We cannot exclude that other protective mechanisms which are directly or indirectly influenced by PETN administration may play a role in our observed results. HO-1 for example, an enzyme which had been described to be a key player in the development of nitrate tolerance [27] was shown to be up-regulated in vascular tissue following PETN administration [17]. Interestingly, platelet rich thrombus formation in a ferric chloride carotid artery model was only significantly attenuated when HO-1 expression was upregulated, not however under basal conditions [28]. Moreover, reduced bioavailability of NO based on decreased endothelial NO generation and enhanced levels of ROS had been described to be one of the main reasons for the presence of increased platelet activation in heart failure [5]. Unlike other organic nitrates like GTN, ISMN or ISDN, which were shown to induce superoxide formation by activation of NAD(P)H oxidases, xanthine oxidases and mitochondrial redox reactions resulting in decreased NO production and NOS uncoupling, PETN was shown to exert quite contrary, more favourable effects [29]. Interestingly, NAD(P)H oxidases as well as mitochondria [30] were described to be relevant sources of ROS generation in platelets in general [31] and in heart failure patients [32]. Hence, PETN might also directly interact with platelet NAD(P)H oxidases and platelet mitochondrial redox reactions reducing ROS generation.
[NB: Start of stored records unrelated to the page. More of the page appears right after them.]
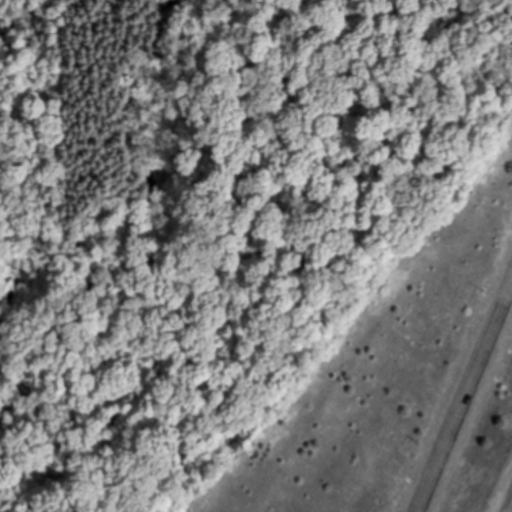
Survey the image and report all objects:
river: (173, 174)
quarry: (343, 352)
road: (464, 396)
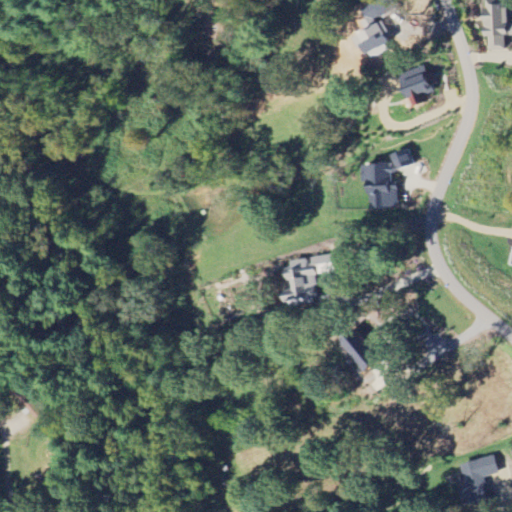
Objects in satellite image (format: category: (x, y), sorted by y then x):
building: (393, 6)
building: (380, 35)
building: (425, 84)
building: (392, 179)
road: (438, 181)
building: (310, 278)
road: (375, 293)
road: (446, 346)
road: (3, 469)
building: (483, 480)
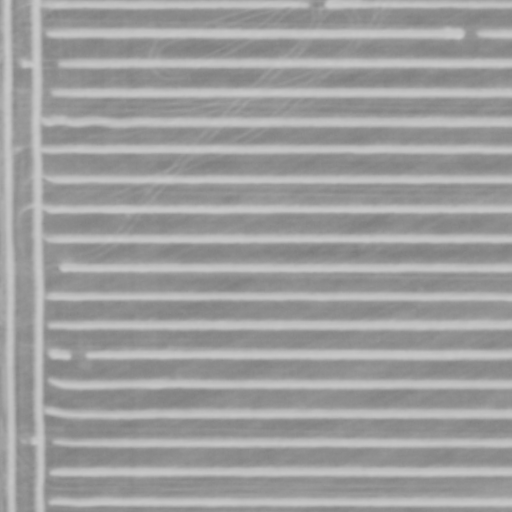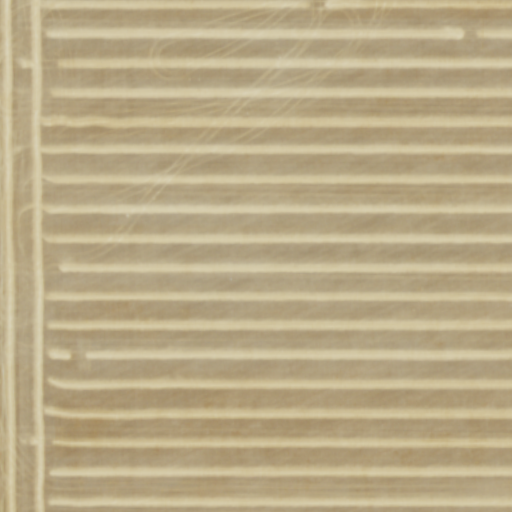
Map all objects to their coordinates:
crop: (256, 256)
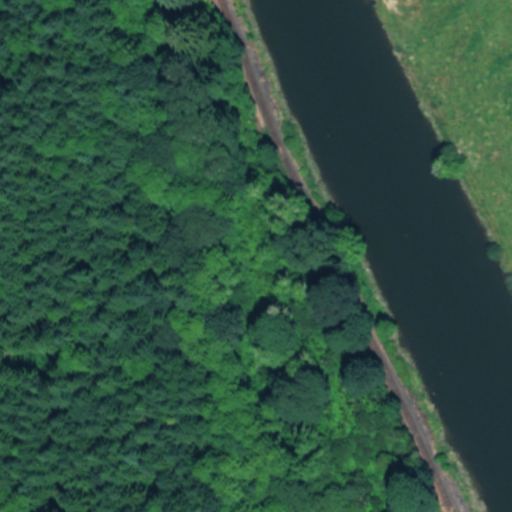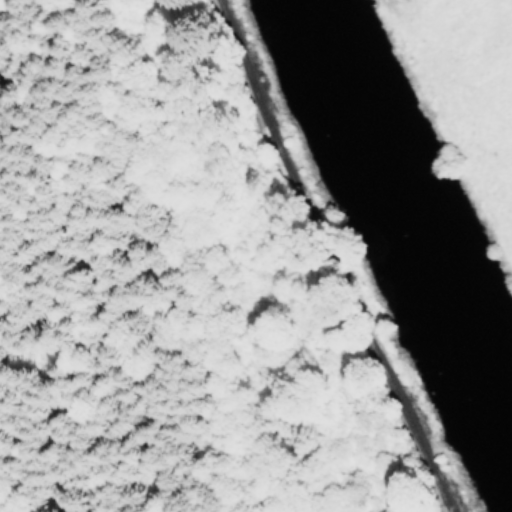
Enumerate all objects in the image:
river: (411, 193)
railway: (218, 262)
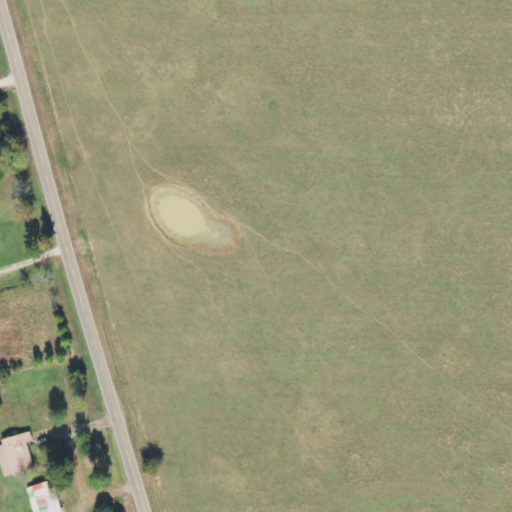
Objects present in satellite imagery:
road: (70, 256)
building: (16, 454)
building: (44, 498)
However, measurement of platelet ROS production following PETN treatment was beyond the scope of this study and remains to be elucidated. Moreover, endothelial dysfunction and endothelial ROS production in heart failure are also important factors known to influence platelet activation [2]. Hence, beneficial effects of PETN on endothelial cells also affect platelet integrity in CHF.
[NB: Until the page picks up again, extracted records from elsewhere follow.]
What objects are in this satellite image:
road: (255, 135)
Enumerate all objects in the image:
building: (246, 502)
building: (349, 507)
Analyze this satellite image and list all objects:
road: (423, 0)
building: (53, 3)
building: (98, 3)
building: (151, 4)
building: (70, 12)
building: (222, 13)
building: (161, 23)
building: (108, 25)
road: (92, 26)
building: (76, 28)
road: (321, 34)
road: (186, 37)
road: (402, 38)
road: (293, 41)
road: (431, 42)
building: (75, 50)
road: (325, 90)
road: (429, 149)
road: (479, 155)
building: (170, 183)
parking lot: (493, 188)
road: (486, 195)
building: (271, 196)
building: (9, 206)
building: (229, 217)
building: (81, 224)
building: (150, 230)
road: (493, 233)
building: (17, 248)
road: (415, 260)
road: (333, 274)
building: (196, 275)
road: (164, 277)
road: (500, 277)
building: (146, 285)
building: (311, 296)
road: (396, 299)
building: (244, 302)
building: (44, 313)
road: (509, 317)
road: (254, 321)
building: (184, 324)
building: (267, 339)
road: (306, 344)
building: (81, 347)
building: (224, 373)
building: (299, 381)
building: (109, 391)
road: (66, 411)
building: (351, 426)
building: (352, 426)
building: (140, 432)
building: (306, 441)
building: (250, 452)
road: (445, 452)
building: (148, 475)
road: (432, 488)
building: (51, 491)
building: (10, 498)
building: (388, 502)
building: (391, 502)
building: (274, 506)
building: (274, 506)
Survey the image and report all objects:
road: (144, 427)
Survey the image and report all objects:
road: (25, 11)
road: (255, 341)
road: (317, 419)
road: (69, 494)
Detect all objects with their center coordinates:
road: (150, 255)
Thus, the currently presented platelet effects of PETN might be multifactorial. However, sGC activation seems to play a major role as indicated by our in vivo and in vitro data. The beneficial role of sGC activation in reducing platelet activation had previously been observed in animal models of both CHF [33] and diabetes [34].
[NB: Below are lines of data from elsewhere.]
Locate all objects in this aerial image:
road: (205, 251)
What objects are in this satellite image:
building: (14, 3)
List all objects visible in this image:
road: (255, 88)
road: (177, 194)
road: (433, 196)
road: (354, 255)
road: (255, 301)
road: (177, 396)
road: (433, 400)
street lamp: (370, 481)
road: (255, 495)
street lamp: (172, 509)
Clinically, there is no generally acknowledged prescription of antithrombotic or antiplatelet drugs for heart failure patients who do not present with atrial fibrillation, prosthetic valve replacement or left ventricular thrombus. This is mainly due to lack of evidence and due to the potential adverse effects like bleeding complications [35]. Significantly increased platelet activation is evident not only in severe heart failure or relying on the presence of atrial fibrillation but is also observed in patients with moderate heart failure [36] in sinus rhythm [37]. PETN prescription in heart failure is currently restricted to patients who are not eligible for coronary intervention but who still suffer from angina pectoris symptoms. According to our present data, administration of PETN which provides NO without inducing nitrate tolerance or endothelial dysfunction could, besides its beneficial anti-anginal and endothelial effects, also reduce thromboembolic events in heart failure by attenuating platelet activation without increasing the bleeding risk.

Conclusion

Increased platelet activation in an animal model of congestive heart failure can be positively modulated by PETN. Hence, chronic NO supplementation using PETN reduces activation of circulating platelets as well as platelet reactivity following ADP stimulation in CHF rats. Thus, PETN may constitute a useful approach to help maintaining platelet integrity and thereby preventing thromboembolic complications in CHF.